I transferred a lady out of the hospital a few days ago after a ten day admission for a swollen foot. She was pretty old and had a complicated medical history but was cheerful nonetheless. She laughed at some of my jokes and rested while I finished up the transfer paperwork. We fluffed her pillow at the nursing home before we left. Today I passed a number 8 endotracheal tube through her vocal cords and directed CPR even as her ribs cracked under the pressure. I couldn't get an IV and had to drill an IO into her tibia. Futile, though, as despite our sweat and effort the flat lines prevailed. She looked like a different lady than I had seen just a few days prior.

***

Raise your eyebrows if you like, but it makes me somewhat uncomfortable when through their stories, patients become people. A symptomatic tachycardia does not demand empathy. A clonic seizure can't crush a provider's spirit. Only people can do that. Only stories with which we can identify, only smiles and conversations can have that effect.

Prudence demands that we separate the disease from the person. Insult hits much harder than injury, and I think anyone who sees these kinds of things on a daily basis needs to put barriers between these patients and themselves. My paramedic instructor had a mantra that we were advised to live by, that these are "not our emergencies." I remember feeling that the concept was somewhat cold, uncaring, and against the grain of this medical field that I saw as powered through compassion.

Today, I understand its utility.

Tuesday, September 2, 2008

Points of View

We did a really good job, I'm not afraid to say it.

The guy was having a MI and we caught it on the ECG despite a baseline altered mental status and no clear chief complaint. We treated appropriately and gave a report on the way to the hospital that got the cath lab open and waiting for us. Door to balloon time was under 15 minutes, a lifesaving success for which my partner and I proudly accept our portion of the credit.

We followed the patient right up to the cath lab and bore witness as our inferior/lateral/posterior ST segment elevations gave way to a serious occlusion of the proximal circumflex artery. It was exactly where we thought it might be, and in the darkened surgery suite, my partner and I beamed.

We got some handshakes and genuine praise from the ED doctors. They said we did an excellent job, that they wished every call went this way, and that we should keep up the good work. It was only a few kind words but it meant the world to us.

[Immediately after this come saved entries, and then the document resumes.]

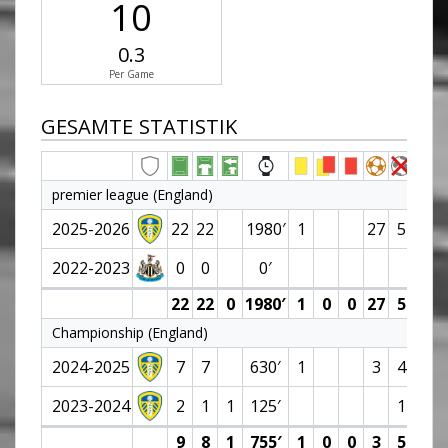
10
0.3
Per Game
GESAMTE STATISTIK
premier league (England)
2025-2026
22
22
1980′
1
27
5
7.0
2022-2023
0
0
0′
22
22
0
1980′
1
0
0
27
5
7.0
Championship (England)
2024-2025
7
7
630′
1
3
4
6.7
2023-2024
2
1
1
125′
1
9
8
1
755′
1
0
0
3
5
6.7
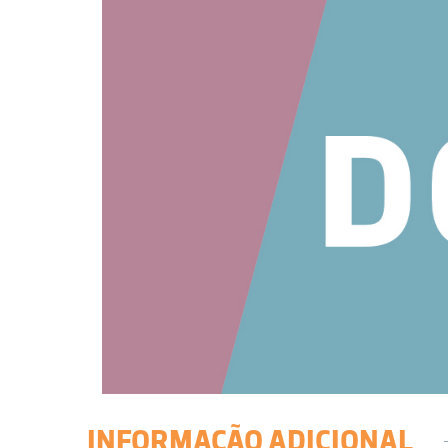
INFORMAÇÃO ADICIONAL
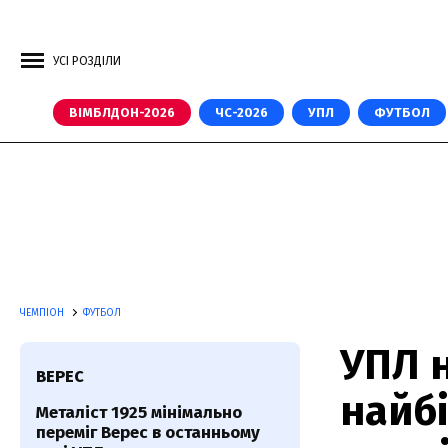
УСІ РОЗДІЛИ
ВІМБЛДОН-2026
ЧС-2026
УПЛ
ФУТБОЛ
ЧЕМПІОН
ФУТБОЛ
УПЛ 
ВЕРЕС
найбі
Металіст 1925 мінімально
переміг Верес в останньому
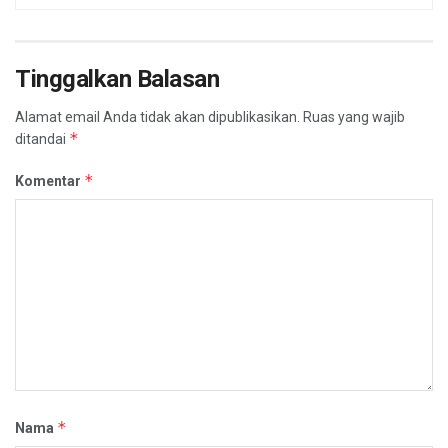
Tinggalkan Balasan
Alamat email Anda tidak akan dipublikasikan.
Ruas yang wajib
*
ditandai
*
Komentar
*
Nama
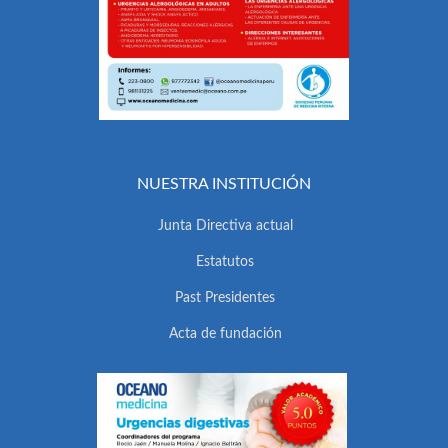
NUESTRA INSTITUCIÓN
Junta Directiva actual
Estatutos
Past Presidentes
Acta de fundación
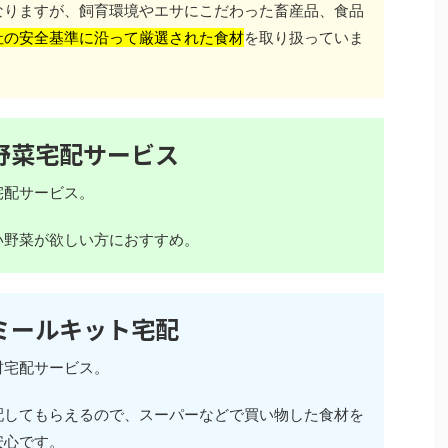
なりますが、飼育環境やエサにこだわった畜産品、食品
社の安全基準に沿って厳選された食材
を取り扱っていま
野菜宅配サービス
宅配サービス。
い野菜が欲しい方におすすめ。
ミールキット宅配
材宅配サービス。
配してもらえるので、スーパーなどで買い物した食材を
安心です。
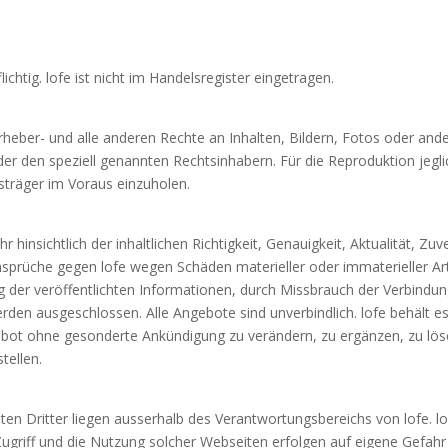
ichtig. lofe ist nicht im Handelsregister eingetragen.
rheber- und alle anderen Rechte an Inhalten, Bildern, Fotos oder and
er den speziell genannten Rechtsinhabern. Für die Reproduktion jeglich
träger im Voraus einzuholen.
 hinsichtlich der inhaltlichen Richtigkeit, Genauigkeit, Aktualität, Zuve
sprüche gegen lofe wegen Schäden materieller oder immaterieller Ar
 der veröffentlichten Informationen, durch Missbrauch der Verbindun
den ausgeschlossen. Alle Angebote sind unverbindlich. lofe behält es 
ot ohne gesonderte Ankündigung zu verändern, zu ergänzen, zu lösc
tellen.
en Dritter liegen ausserhalb des Verantwortungsbereichs von lofe. lo
Zugriff und die Nutzung solcher Webseiten erfolgen auf eigene Gefahr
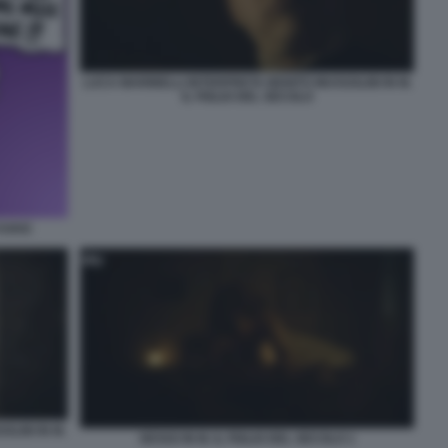
LUCA MARINELLI INTERPRETA BENITO MUSSOLINI IN M.
IL FIGLIO DEL SECOLO
VUKIC
LINI IN M.
SESSO IN M. IL FIGLIO DEL SECOLO 1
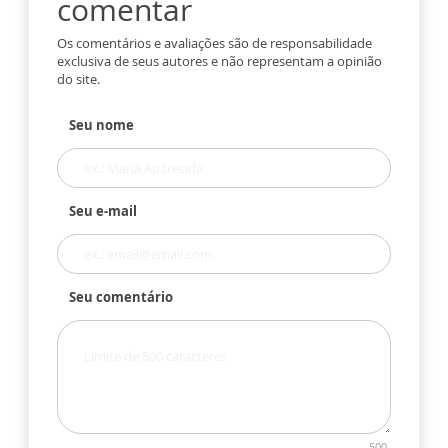
comentar
Os comentários e avaliações são de responsabilidade
exclusiva de seus autores e não representam a opinião
do site.
Seu nome
Seu e-mail
Seu comentário
500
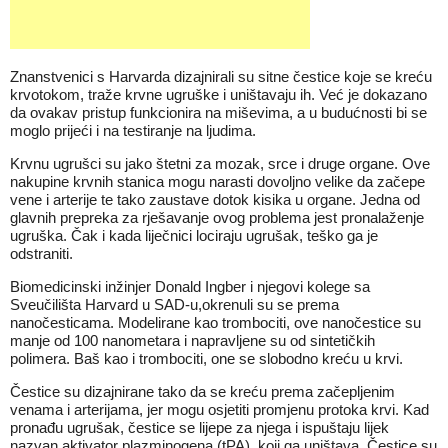
Znanstvenici s Harvarda dizajnirali su sitne čestice koje se kreću
krvotokom, traže krvne ugruške i uništavaju ih. Već je dokazano
da ovakav pristup funkcionira na miševima, a u budućnosti bi se
moglo prijeći i na testiranje na ljudima.
Krvnu ugrušci su jako štetni za mozak, srce i druge organe. Ove
nakupine krvnih stanica mogu narasti dovoljno velike da začepe
vene i arterije te tako zaustave dotok kisika u organe. Jedna od
glavnih prepreka za rješavanje ovog problema jest pronalaženje
ugruška. Čak i kada liječnici lociraju ugrušak, teško ga je
odstraniti.
Biomedicinski inžinjer Donald Ingber i njegovi kolege sa
Sveučilišta Harvard u SAD-u,okrenuli su se prema
nanočesticama. Modelirane kao trombociti, ove nanočestice su
manje od 100 nanometara i napravljene su od sintetičkih
polimera. Baš kao i trombociti, one se slobodno kreću u krvi.
Čestice su dizajnirane tako da se kreću prema začepljenim
venama i arterijama, jer mogu osjetiti promjenu protoka krvi. Kad
pronađu ugrušak, čestice se lijepe za njega i ispuštaju lijek
nazvan aktivator plazminogena (tPA), koji ga uništava. Čestice su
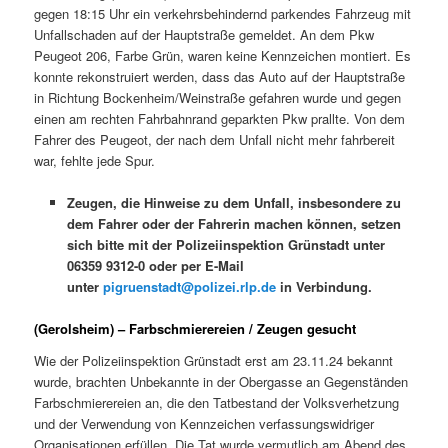
gegen 18:15 Uhr ein verkehrsbehindernd parkendes Fahrzeug mit
Unfallschaden auf der Hauptstraße gemeldet. An dem Pkw
Peugeot 206, Farbe Grün, waren keine Kennzeichen montiert. Es
konnte rekonstruiert werden, dass das Auto auf der Hauptstraße
in Richtung Bockenheim/Weinstraße gefahren wurde und gegen
einen am rechten Fahrbahnrand geparkten Pkw prallte. Von dem
Fahrer des Peugeot, der nach dem Unfall nicht mehr fahrbereit
war, fehlte jede Spur.
Zeugen, die Hinweise zu dem Unfall, insbesondere zu
dem Fahrer oder der Fahrerin machen können, setzen
sich bitte mit der Polizeiinspektion Grünstadt unter
06359 9312-0 oder per E-Mail
unter
pigruenstadt@polizei.rlp.de
in Verbindung.
(Gerolsheim) – Farbschmierereien / Zeugen gesucht
Wie der Polizeiinspektion Grünstadt erst am 23.11.24 bekannt
wurde, brachten Unbekannte in der Obergasse an Gegenständen
Farbschmierereien an, die den Tatbestand der Volksverhetzung
und der Verwendung von Kennzeichen verfassungswidriger
Organisationen erfüllen. Die Tat wurde vermutlich am Abend des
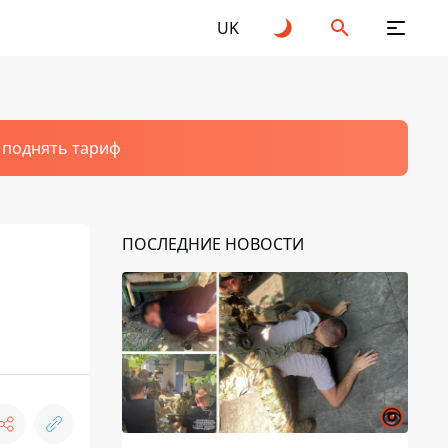
UK
т поднять тариф
ПОСЛЕДНИЕ НОВОСТИ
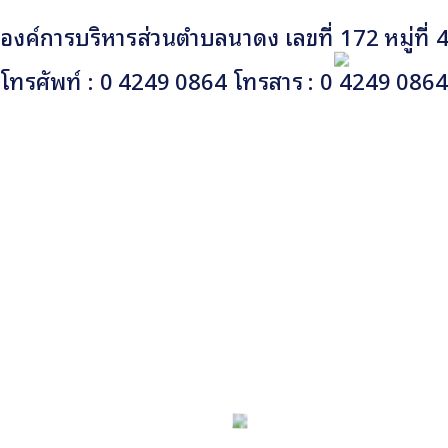
องค์การบริหารส่วนตำบลนาดง เลขที่ 172 หมู่ท
โทรศัพท์ : 0 4249 0864 โทรสาร : 0 4249 086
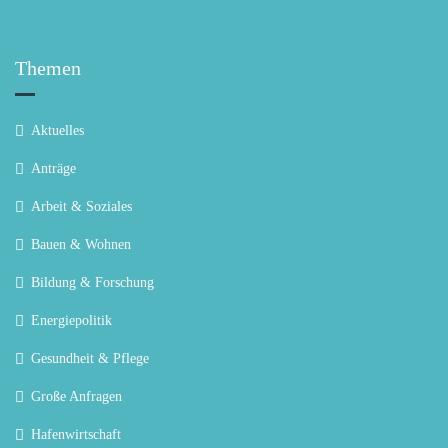
Themen
Aktuelles
Anträge
Arbeit & Soziales
Bauen & Wohnen
Bildung & Forschung
Energiepolitik
Gesundheit & Pflege
Große Anfragen
Hafenwirtschaft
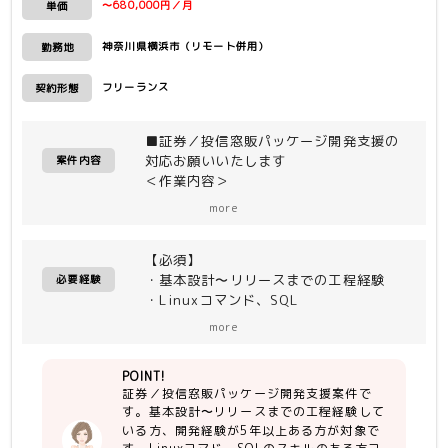
〜680,000円／月
単価
神奈川県横浜市（リモート併用）
勤務地
フリーランス
契約形態
■証券／投信窓販パッケージ開発支援の
対応お願いいたします
案件内容
＜作業内容＞
・フロントオフィス業務で使用する銀行
more
投信信託窓販パッケージの開発支援です
・担当工程は「概要設計、外部設計、シ
【必須】
ステムテスト計画〜リリース支援」、及
・基本設計〜リリースまでの工程経験
び「オフショアのＱＡ対応/査収」がメ
必要経験
・Linuxコマンド、SQL
イン作業になります
・国内協力会社/中国オフショアとの会
・内部設計〜内部連結テスト工程はお客
more
話(日本語)が多い為、コミュニケーショ
様ご契約の中国社へオフショアとなって
ン能力
います
POINT!
・開発経験 5年以上
証券／投信窓販パッケージ開発支援案件で
※能動的に行動でき、コミュニケーショ
＜開発環境＞
す。基本設計〜リリースまでの工程経験して
ン能力がある方でしたら若干スキルは考
OS：Linux
いる方、開発経験が5年以上ある方が対象で
慮いたします。
DB：Oracle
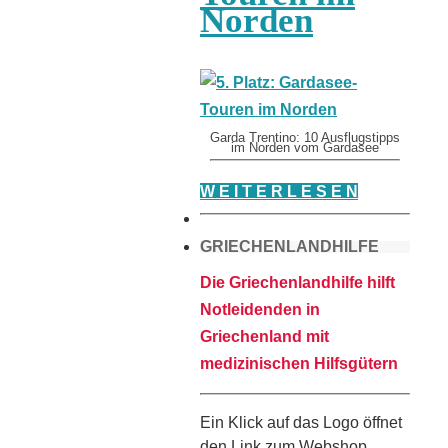
Norden
Garda Trentino: 10 Ausflugstipps
im Norden vom Gardasee
W E I T E R L E S E N
GRIECHENLANDHILFE
Die Griechenlandhilfe hilft
Notleidenden in
Griechenland mit
medizinischen Hilfsgütern
Ein Klick auf das Logo öffnet
den Link zum Webshop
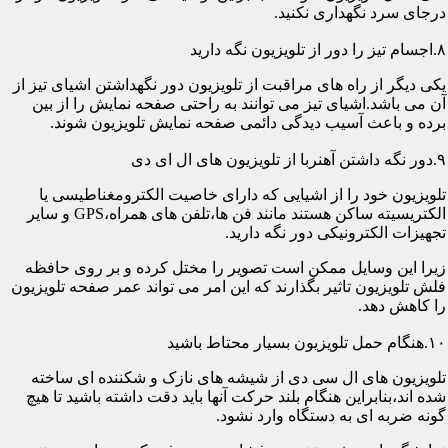
درجای سرد نگهداری نکنید.
۸.اجسام تیز را دور از تلویزیون نگه دارید
یکی دیگر از راه های مراقبت از تلویزیون دور نگهداشتن اشیای تیز از
آن می باشد.اشیای تیز می توانند به راحتی صفحه نمایش را از بین
برده و باعث آسیب دیدگی دائمی صفحه نمایش تلویزیون شوند.
۹.دور نگه داشتن آهنربا از تلویزیون های ال ای دی
تلویزیون خود را از اشیایی که دارای خاصیت الکترومغناطیسی یا
الکتریسیته ساکن هستند مانند فن ها،تلفن های همراه،GPS و سایر
تجهیزات الکترونیکی دور نگه دارید.
زیرا این وسایل ممکن است تصویر را مختل کرده و بر روی حافظه
فلش تلویزیون تاثیر بگذارند که این امر می تواند عمر صفحه تلویزیون
را کاهش دهد.
۱۰.هنگام حمل تلویزیون بسیار محتاط باشید
تلویزیون های ال سی دی از شیشه های نازک و شکننده ای ساخته
شده اند،بنابراین هنگام بلند حرکت آنها باید دقت داشته باشید تا هیچ
گونه ضربه ای به دستگاه وارد نشود.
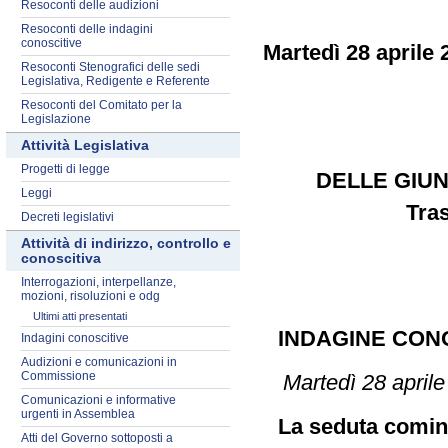
Resoconti delle audizioni
Resoconti delle indagini
conoscitive
Martedì 28 aprile 
Resoconti Stenografici delle sedi
Legislativa, Redigente e Referente
Resoconti del Comitato per la
Legislazione
Attività Legislativa
Progetti di legge
DELLE GIUN
Leggi
Tras
Decreti legislativi
Attività di indirizzo, controllo e
conoscitiva
Interrogazioni, interpellanze,
mozioni, risoluzioni e odg
Ultimi atti presentati
INDAGINE CON
Indagini conoscitive
Audizioni e comunicazioni in
Commissione
Martedì 28 april
Comunicazioni e informative
urgenti in Assemblea
La seduta cominc
Atti del Governo sottoposti a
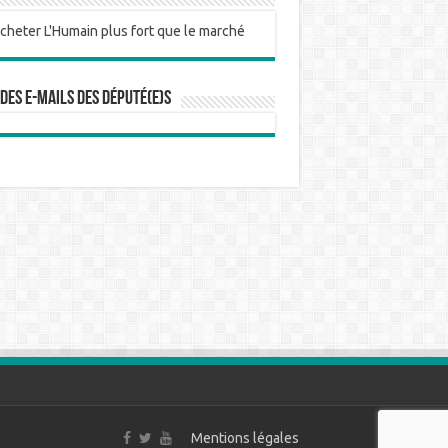
 des e-mails des député(e)s
Mentions légales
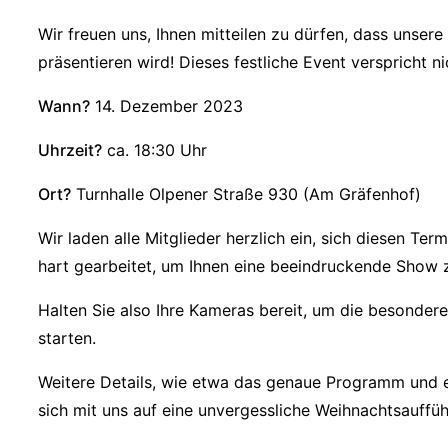
Wir freuen uns, Ihnen mitteilen zu dürfen, dass uns
präsentieren wird! Dieses festliche Event verspricht
Wann?
14. Dezember 2023
Uhrzeit?
ca. 18:30 Uhr
Ort?
Turnhalle Olpener Straße 930 (Am Gräfenhof)
Wir laden alle Mitglieder herzlich ein, sich diesen T
hart gearbeitet, um Ihnen eine beeindruckende Show zu 
Halten Sie also Ihre Kameras bereit, um die besondere
starten.
Weitere Details, wie etwa das genaue Programm und e
sich mit uns auf eine unvergessliche Weihnachtsauffü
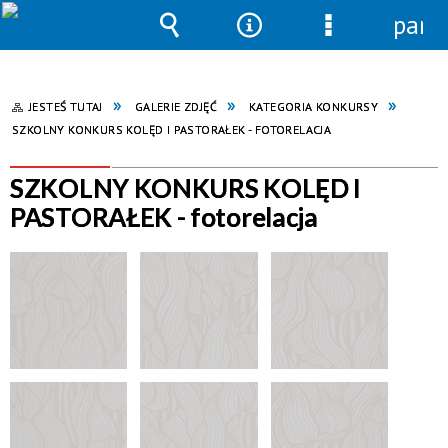
pane
Wyszukiwarka
Narzędzia
Menu
szczegółowe
JESTEŚ TUTAJ
GALERIE ZDJĘĆ
KATEGORIA KONKURSY
SZKOLNY KONKURS KOLĘD I PASTORAŁEK - FOTORELACJA
SZKOLNY KONKURS KOLĘD I
PASTORAŁEK - fotorelacja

Our supervisor was waiting for us when we returned to the ambulance. He was there when we arrived with the patient, and it seems he noticed in our haste we had forgotten to secure one of the four straps that hold our patient to the stretcher. The other three where in place, but I had removed the top strap because it was causing artifact on the twelve-lead ECG.

Pulling the yellow carbon copy from his stack of citations, he handed me my notice. "You should have put the straps back together before taking the patient out of the ambulance." A written warning. Next offense I'll get suspended.


Out of the clouds, Baby Medic. Back to reality.